岩手県宮古保健所衛生環境課
主任 田村良彦
(社)岩手県浄化槽協会会員の方々には、残暑お見舞い申し上げます。
私は、宮古保健所に赴任してほぼ1年半になりますが、あらためて浄化槽業務の難しさを実感しているところです。数年間、浄化槽業務にブランクがあった間に、構造基準の改正等があったことなどから、種々戸惑うことが多く、浄化槽検査センターの皆様をはじめ、保守点検及び施工業等の方々から親切にご指導いただいているところです。
それでは、この場を利用させていただきまして、日頃業務を通じて感じていることなどについて若干自己主張させていただきたいと思います。
1 浄化槽設置状況
宮古保健所管内における浄化槽の設置状況等についてご紹介します。
平成11年度末現在における浄化槽設置基数は1,843基であり、宮古市や山田町における設置数が多くなっています。
また、平成11年度設置基数は172基であり、なんと単独浄化槽は1基もありません。大変すばらしいことです。これも協会会員の方々をはじめ関係者のたゆまぬご努力の賜物と信じております。
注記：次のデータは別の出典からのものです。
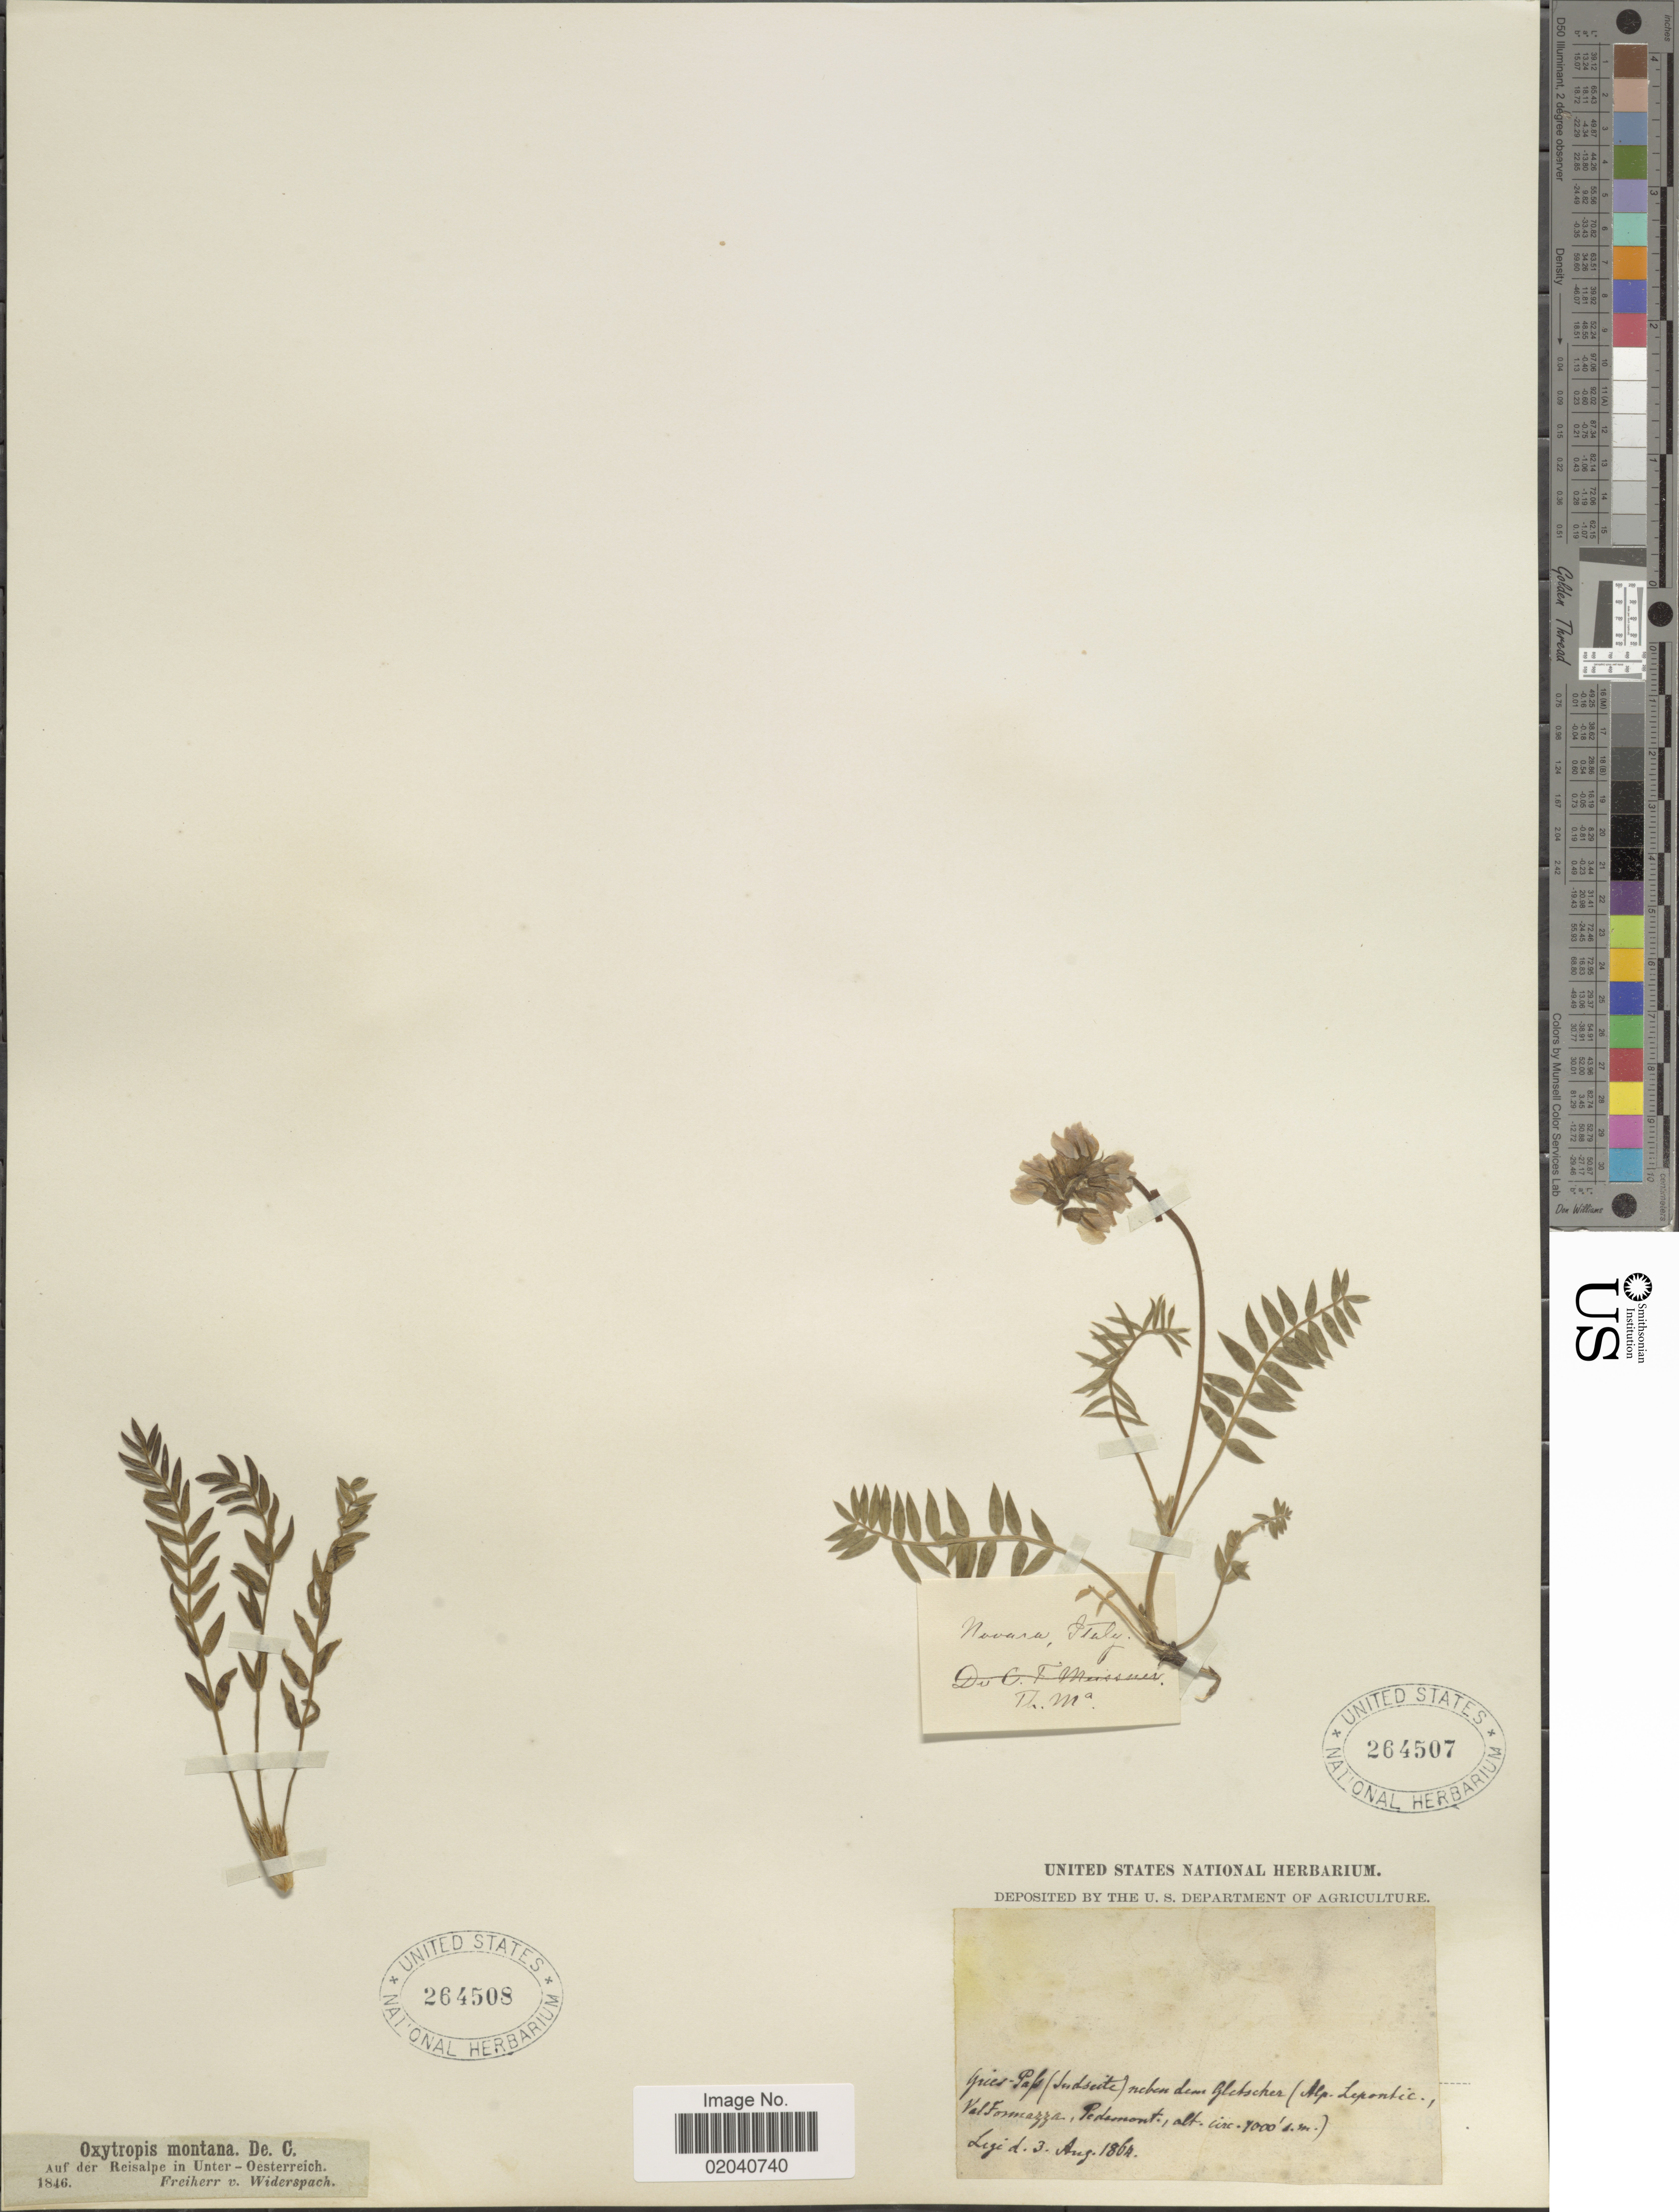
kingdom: Plantae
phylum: Tracheophyta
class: Magnoliopsida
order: Fabales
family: Fabaceae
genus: Oxytropis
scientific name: Oxytropis montana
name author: (L.) DC.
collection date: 1864-08-03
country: Italy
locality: Gnies Pass (Sudseite) neben dem Gletscher (Alp. Lepontic., Val Fornmazza Pedemont [interpreted]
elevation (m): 2134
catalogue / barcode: US 264507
さらに、各市町村において、下水道及び漁業集落排水処理施設の整備が着々と進んでいることを考慮すると、当初管内の浄化槽設置状況は大変すばらしい状況であると思われます。欲張りな希望を言わせてもらえるなら、町村におけるさらなる合併浄化槽の普及及び浄化槽の面的整備が待たれるところではありますが・・・。
2 合併処理浄化槽設置整備事業
平成11年度から当所管内すべての市町村において合併処理浄化槽設置整備事業がようやく始まっており、積極的な普及啓発を推進している状況です。
なお、平成11年度設置分における整備事業分の割合は約80%となっています。
上記にあるように当所管内においては全市町村が事業を積極的に推進中ですが、県内全体的に言えることではあると思いますが、当該事業が導入されてから10数年経過しており、行政を含めた各関係者にもある種の疲労が見えてきたようです。関係者の方々におかれましても、初心に立ち返りますますの事業の推進にご努力をお願いたしたいと思います。
3 水環境保全の普及啓発
宮古地区の環境保全活動の積極的な推進を図るために、当所において、様々な事業を推進しています。合併浄化槽の整備促進もそのひとつですが、平成12年度は、地域や学校における環境保全活動のリーダーを養成することを目的とした「エコスクールいわて宮古校」及び家庭から環境問題を再認識してもらうことを目的とした「夏休み親子環境モニター」事業を中心に進めています。
地球環境問題等全国的に環境について議論されている昨今ですが、その追風の今、家庭内からの環境問題等身近なレベルでの意識啓発が必要なのではないでしょうか。下水道未普及地域の小中学生のほとんどが浄化槽そのものを知らせないこと等を考えると、その意識啓発の中心に浄化槽が位置付けられているのかも知れません。